Ao que parece, ambos os lados têm suas inquietações sobre o futuro do país e suas próprias versões da realidade. A polarização entre mortadelas e coxinhas tornou-se tão extremada que não dá mais para levar o cachorro para passear sem ouvir gritos de “Fora, Dilma” ou “Não vai ter golpe”. Aliás, um cachorro foi atacado na semana passada no Rio de Janeiro por usar um lenço vermelho. Às vezes a oposição raivosa soa como um bando de torcedores histéricos de times de futebol: toda vez que Dilma fala no telejornal da noite, as pessoas se debruçam sobre a janela para bater panelas, e motoristas buzinam em sinal de protesto.
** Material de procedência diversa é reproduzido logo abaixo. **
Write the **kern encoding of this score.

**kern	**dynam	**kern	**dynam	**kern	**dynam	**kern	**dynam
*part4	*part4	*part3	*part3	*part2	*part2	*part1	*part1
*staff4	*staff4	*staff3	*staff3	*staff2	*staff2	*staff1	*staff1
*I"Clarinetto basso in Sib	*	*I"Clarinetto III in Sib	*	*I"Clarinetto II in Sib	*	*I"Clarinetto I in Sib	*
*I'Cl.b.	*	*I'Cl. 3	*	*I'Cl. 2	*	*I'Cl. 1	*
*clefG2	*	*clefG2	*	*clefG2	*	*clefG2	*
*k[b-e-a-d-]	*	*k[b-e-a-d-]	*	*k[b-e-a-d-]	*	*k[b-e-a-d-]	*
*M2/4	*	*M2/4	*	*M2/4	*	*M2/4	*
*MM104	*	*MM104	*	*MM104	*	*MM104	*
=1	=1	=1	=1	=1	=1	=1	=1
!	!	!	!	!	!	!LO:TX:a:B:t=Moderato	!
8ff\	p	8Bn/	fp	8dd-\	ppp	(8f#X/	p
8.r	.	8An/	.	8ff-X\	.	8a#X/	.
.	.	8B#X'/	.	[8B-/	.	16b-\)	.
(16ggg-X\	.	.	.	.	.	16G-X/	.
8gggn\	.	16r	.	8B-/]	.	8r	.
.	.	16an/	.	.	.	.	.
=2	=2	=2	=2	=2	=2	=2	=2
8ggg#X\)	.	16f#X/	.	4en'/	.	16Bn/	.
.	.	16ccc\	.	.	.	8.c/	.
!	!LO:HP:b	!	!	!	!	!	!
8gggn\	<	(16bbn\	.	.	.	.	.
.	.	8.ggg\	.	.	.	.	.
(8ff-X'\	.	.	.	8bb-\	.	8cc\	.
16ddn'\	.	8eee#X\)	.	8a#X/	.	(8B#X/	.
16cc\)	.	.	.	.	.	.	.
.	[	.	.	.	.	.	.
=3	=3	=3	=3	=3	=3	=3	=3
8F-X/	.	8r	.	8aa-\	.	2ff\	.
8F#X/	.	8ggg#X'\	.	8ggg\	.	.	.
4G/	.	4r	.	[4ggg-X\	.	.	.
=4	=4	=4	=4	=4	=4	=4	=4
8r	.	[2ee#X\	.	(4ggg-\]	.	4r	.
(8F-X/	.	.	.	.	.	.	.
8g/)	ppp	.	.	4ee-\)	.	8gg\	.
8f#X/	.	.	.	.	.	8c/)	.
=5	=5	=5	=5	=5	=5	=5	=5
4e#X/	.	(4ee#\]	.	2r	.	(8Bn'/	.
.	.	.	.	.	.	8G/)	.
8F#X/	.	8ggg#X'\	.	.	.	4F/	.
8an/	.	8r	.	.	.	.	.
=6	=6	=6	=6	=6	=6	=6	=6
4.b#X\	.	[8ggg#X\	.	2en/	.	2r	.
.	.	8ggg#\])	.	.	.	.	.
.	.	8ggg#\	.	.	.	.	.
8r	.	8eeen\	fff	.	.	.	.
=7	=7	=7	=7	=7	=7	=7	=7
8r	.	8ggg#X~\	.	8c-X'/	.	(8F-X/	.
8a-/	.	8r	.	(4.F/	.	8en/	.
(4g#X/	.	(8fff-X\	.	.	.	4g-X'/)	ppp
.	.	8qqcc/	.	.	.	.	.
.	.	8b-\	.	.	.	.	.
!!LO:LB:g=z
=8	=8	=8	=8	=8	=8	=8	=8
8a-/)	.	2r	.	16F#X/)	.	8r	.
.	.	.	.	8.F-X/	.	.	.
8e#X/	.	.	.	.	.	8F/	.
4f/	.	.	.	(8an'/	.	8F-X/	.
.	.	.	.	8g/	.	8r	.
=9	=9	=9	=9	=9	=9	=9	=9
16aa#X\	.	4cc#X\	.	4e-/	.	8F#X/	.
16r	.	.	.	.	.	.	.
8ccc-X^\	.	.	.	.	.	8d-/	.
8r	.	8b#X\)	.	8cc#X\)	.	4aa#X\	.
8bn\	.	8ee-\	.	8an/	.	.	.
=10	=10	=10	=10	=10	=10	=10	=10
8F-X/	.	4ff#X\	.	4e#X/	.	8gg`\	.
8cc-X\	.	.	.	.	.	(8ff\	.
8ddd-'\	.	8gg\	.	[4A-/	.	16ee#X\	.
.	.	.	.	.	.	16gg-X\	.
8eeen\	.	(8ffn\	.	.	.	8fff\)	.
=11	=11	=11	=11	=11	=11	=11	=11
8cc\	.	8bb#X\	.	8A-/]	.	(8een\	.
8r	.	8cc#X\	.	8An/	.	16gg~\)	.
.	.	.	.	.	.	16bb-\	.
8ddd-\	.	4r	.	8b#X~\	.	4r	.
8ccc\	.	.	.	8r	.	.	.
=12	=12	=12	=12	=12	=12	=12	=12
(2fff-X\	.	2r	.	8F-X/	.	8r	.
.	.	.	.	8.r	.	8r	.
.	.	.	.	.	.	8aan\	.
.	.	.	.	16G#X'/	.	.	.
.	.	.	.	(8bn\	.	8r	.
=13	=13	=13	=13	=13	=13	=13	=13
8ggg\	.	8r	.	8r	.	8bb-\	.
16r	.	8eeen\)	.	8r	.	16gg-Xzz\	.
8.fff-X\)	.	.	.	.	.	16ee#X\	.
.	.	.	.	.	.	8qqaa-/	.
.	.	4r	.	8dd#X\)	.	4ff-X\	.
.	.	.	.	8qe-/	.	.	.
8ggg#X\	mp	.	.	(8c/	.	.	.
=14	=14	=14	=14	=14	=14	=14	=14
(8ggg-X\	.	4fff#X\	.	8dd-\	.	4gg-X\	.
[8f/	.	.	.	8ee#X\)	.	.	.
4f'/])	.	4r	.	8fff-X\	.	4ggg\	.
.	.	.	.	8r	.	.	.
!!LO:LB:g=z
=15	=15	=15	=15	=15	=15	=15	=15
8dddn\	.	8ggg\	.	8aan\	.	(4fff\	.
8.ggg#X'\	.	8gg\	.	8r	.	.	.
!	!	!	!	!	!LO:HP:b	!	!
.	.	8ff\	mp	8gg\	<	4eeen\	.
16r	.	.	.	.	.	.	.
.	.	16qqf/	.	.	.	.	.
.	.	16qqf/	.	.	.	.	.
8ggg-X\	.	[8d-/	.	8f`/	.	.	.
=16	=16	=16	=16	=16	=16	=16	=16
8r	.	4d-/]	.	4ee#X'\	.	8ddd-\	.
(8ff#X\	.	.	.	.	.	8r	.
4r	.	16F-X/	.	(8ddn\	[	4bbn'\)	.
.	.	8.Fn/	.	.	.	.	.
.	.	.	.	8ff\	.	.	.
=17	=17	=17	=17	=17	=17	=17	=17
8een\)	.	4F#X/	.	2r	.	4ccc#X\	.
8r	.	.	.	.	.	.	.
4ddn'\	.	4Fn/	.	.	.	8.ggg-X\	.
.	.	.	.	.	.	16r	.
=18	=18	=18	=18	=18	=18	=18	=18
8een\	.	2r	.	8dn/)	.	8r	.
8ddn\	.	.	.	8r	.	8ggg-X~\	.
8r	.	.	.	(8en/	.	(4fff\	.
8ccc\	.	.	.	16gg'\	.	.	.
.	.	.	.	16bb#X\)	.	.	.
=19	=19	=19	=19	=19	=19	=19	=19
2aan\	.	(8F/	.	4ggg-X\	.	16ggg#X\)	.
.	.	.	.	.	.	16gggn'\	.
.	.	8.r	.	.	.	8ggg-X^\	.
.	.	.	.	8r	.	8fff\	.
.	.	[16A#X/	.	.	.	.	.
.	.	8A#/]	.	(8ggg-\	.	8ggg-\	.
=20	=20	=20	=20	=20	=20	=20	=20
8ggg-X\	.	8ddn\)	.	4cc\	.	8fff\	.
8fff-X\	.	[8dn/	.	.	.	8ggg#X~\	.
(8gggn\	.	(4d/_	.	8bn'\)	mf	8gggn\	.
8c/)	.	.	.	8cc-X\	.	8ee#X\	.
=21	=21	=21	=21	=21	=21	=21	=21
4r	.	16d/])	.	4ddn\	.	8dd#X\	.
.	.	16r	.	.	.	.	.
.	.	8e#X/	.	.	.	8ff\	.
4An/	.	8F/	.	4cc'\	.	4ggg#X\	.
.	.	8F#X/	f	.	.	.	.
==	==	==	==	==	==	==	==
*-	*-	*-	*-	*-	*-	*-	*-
É isso o que mais me assusta. O furor parece estar aumentando em ambos os lados. Seria melhor agora que os brasileiros se acalmassem, ouvissem atentamente uns aos outros (sem bater panelas ou ceder a um alarmismo cego) e deixassem as investigações criminais seguirem seu curso, contanto que sejam desempenhadas de acordo com a lei. É hora de acreditar na força de nossas instituições democráticas. E na neutralidade ideológica de nossos cachorros.

 


Vanessa Barbara é cronista do jornal O Estado de São Paulo, editora do site literário A Hortaliça e colunista de opinião do INYT.

Este texto foi publicado em inglês na página A19 do The New York Times do dia 26 de março de 2016, com o título: Brazil’s Vicious Politics. Tradução da autora.